Dai racconti si scopre anche una sua passione per i mercati popolari, luoghi d’incontro e di scoperta, nonché punti di riferimento per l’alimentazione sana e responsabile. Che genere di acquisti fa?
«Compro tutto quello che è privo di packaging, che è la regola numero uno. Scelgo cibi che posso portare in micro sacchettini di plastica riciclabile e li ripongo all’interno del mio zaino. Inoltre, cerco di andare il più possibile all’origine di un alimento e di fare grosse scorte durature: dai cibi secchi e sott’olio alle olive, al miele».

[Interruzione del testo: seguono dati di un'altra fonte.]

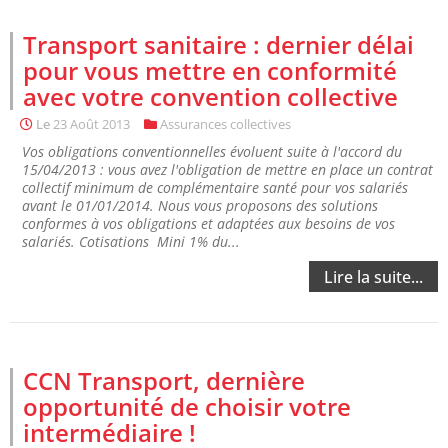
Transport sanitaire : dernier délai
pour vous mettre en conformité
avec votre convention collective
Le
23 Août 2013
Assurances collectives
Vos obligations conventionnelles évoluent suite à l'accord du
15/04/2013 : vous avez l'obligation de mettre en place un contrat
collectif minimum de complémentaire santé pour vos salariés
avant le 01/01/2014. Nous vous proposons des solutions
conformes à vos obligations et adaptées aux besoins de vos
salariés. Cotisations Mini 1% du...
Lire la suite...
CCN Transport, dernière
opportunité de choisir votre
intermédiaire !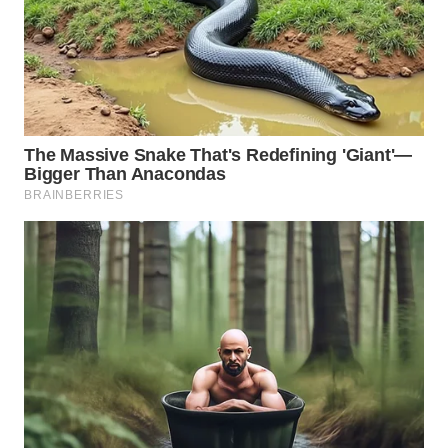
WN
INDRAMAYU
WN
KUNINGAN
WN
MAJALENGKA
WN
SUBANG
WN
SUKABUMI
WN
PURWAKARTA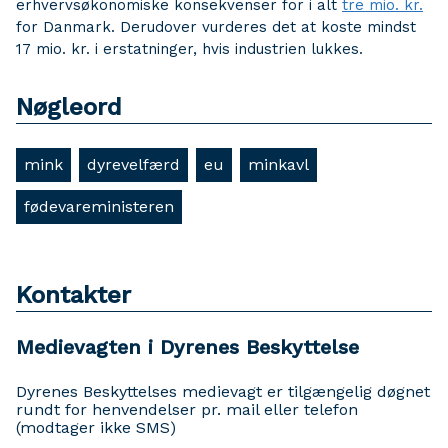
erhvervsøkonomiske konsekvenser for i alt
tre mio. kr.
for Danmark. Derudover vurderes det at koste mindst
17 mio. kr. i erstatninger, hvis industrien lukkes.
Nøgleord
mink
dyrevelfærd
eu
minkavl
fødevareministeren
Kontakter
Medievagten i Dyrenes Beskyttelse
Dyrenes Beskyttelses medievagt er tilgængelig døgnet
rundt for henvendelser pr. mail eller telefon
(modtager ikke SMS)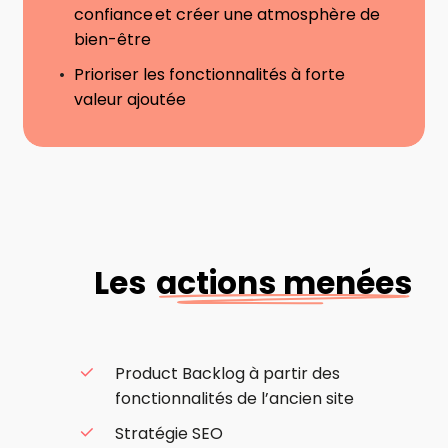
confiance et créer une atmosphère de
bien-être
Prioriser les fonctionnalités à forte
valeur ajoutée
Les
actions menées
Product Backlog à partir des
fonctionnalités de l’ancien site
Stratégie SEO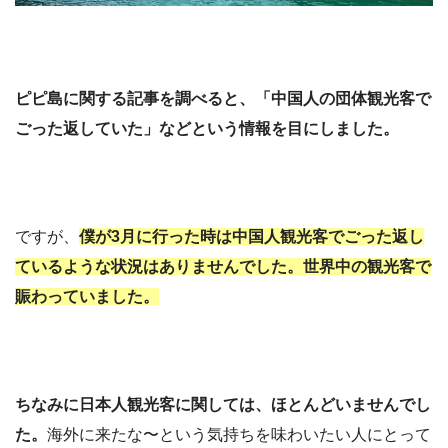
ピピ島に関する記事を調べると、「中国人の団体観光客で
ごった返していた」などという情報を目にしました。
ですが、
僕が3月に行った時は中国人観光客でごった返し
ているような状況はありませんでした。世界中の観光客で
賑わっていました。
ちなみに日本人観光客に関しては、ほとんどいませんでし
た。
海外に来たな〜という気持ちを味わいたい人にとって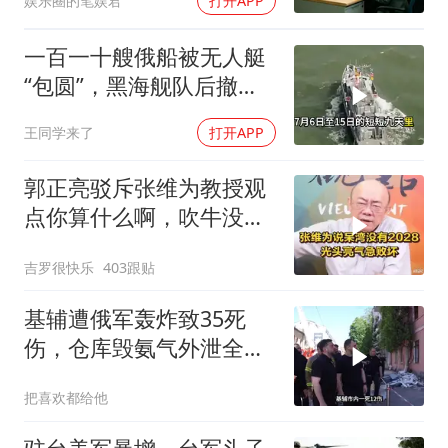
娱乐圈的笔娱君
打开APP
一百一十艘俄船被无人艇
“包圆”，黑海舰队后撤数
百里，制海权彻底易手
王同学来了
打开APP
郭正亮驳斥张维为教授观
点你算什么啊，吹牛没
用！
吉罗很快乐
403跟贴
基辅遭俄军轰炸致35死
伤，仓库毁氨气外泄全城
警报
把喜欢都给他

Il libro si conclude con uno sguardo al presente caratterizzato da una domanda emblematica: «Ora dove andiamo?». Lei quale scenario intravede?
«Sono convinto che una coscienza ambientalista verso madre natura si stia finalmente radicando. È una pianta ancora piccola che potrà crescere con l’aiuto di un grande sforzo comune. Spetterà soprattutto alla politica garantire che determinate prassi ecologiche diventino gesti quotidiani. Come? Incentivando tutto ciò che è sostenibile, riutilizzabile e con un impatto minimo sull’ambiente: solo in questo modo le persone cambieranno abitudini e mentalità. Mi sento però fiducioso, soprattutto guardando alla nuova direzione intrapresa dall’Europa. Un altro mondo è possibile, basti vedere quello che sta succedendo in Scandinavia, in Nuova Zelanda o in Nord America: esempi reali e virtuosi di ciò che possiamo diventare anche noi nel giro di pochissimo tempo. Il punto è che bisogna volerlo. E bisogna aiutare le persone a capire che qualche piccola rinuncia oggi significherà un enorme benessere in futuro, per tutti».